I've heard about these Teflon pillows..do you have a link?


----------



## sben763 (May 17, 2009)

I have done exactly what you suggest. I made several 1/4 platens and slip the shirt on them. I also use these when doing 2 sided or mixed media shirts.


----------



## proworlded (Oct 3, 2006)

Dekay317 said:


> I've heard about these Teflon pillows..do you have a link?

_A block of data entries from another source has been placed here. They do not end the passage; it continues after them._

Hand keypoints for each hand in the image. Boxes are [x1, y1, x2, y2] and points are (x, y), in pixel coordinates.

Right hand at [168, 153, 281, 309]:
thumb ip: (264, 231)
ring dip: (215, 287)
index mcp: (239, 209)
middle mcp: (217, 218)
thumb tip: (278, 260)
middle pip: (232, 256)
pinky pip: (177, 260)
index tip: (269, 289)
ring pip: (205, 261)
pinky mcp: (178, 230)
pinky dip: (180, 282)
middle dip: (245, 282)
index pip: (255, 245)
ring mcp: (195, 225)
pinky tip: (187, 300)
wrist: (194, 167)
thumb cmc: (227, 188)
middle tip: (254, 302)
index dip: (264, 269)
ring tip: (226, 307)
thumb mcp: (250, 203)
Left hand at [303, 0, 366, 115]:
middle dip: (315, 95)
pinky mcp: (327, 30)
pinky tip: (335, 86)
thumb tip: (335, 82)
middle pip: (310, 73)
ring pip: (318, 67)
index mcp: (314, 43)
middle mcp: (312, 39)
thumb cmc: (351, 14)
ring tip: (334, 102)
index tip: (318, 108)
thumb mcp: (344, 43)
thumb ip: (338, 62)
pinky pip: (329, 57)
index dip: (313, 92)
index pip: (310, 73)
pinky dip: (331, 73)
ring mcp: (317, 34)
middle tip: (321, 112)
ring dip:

Sof-Fusion Pressing Pillows - Pro World


----------



## Mrsg (May 17, 2012)

Eric, I have used cardboard cut to size to put under artwork while heat pressing. You have to replace it frequently due to warping.


----------



## MauiCustomTshirt (Mar 26, 2011)

We use mouse pads cut to the size of the print. Works great every time.


----------



## EricDeem (May 7, 2011)

Mouse pads don't melt?


----------



## binki (Jul 16, 2006)

teflon pillows all the way. we had some custom ones made.


----------



## MauiCustomTshirt (Mar 26, 2011)

No, they don't melt. My wife has a baby clothing line called "My Little Maui" and we've been using the same mouse pads cut to the exact size for every design for a few years now. Works great! 
We also use mouse pads for our DTG printing instead of buying a youth platen, sleeve platen, pocket platen.....


----------



## Grammatical (Jun 12, 2014)

Dekay317 said:


> How are you guys handling smaller garments on a large platen? I get undesirable results on the sleeve to shoulder seams...the fabric there looks glossy. Would just a small piece of plywood under the artwork area work to raise that area and keep the heat platen from touching where I don't want it? What's the standard solution to this problem? (besides buying another heat press)


Did you end up getting the Teflon pillows? I am not a fan of pressing my toddler/kid sizes on my 16x20 for the same reasons you listed. What size did you end up getting?


----------



## cterrell92 (Oct 13, 2013)

yes the teflon!!


----------



## Leg cramps (Feb 9, 2009)

Do you use a Teflon sheet over the children's shirts? keeping the direct heat off the material might help with gloss.


----------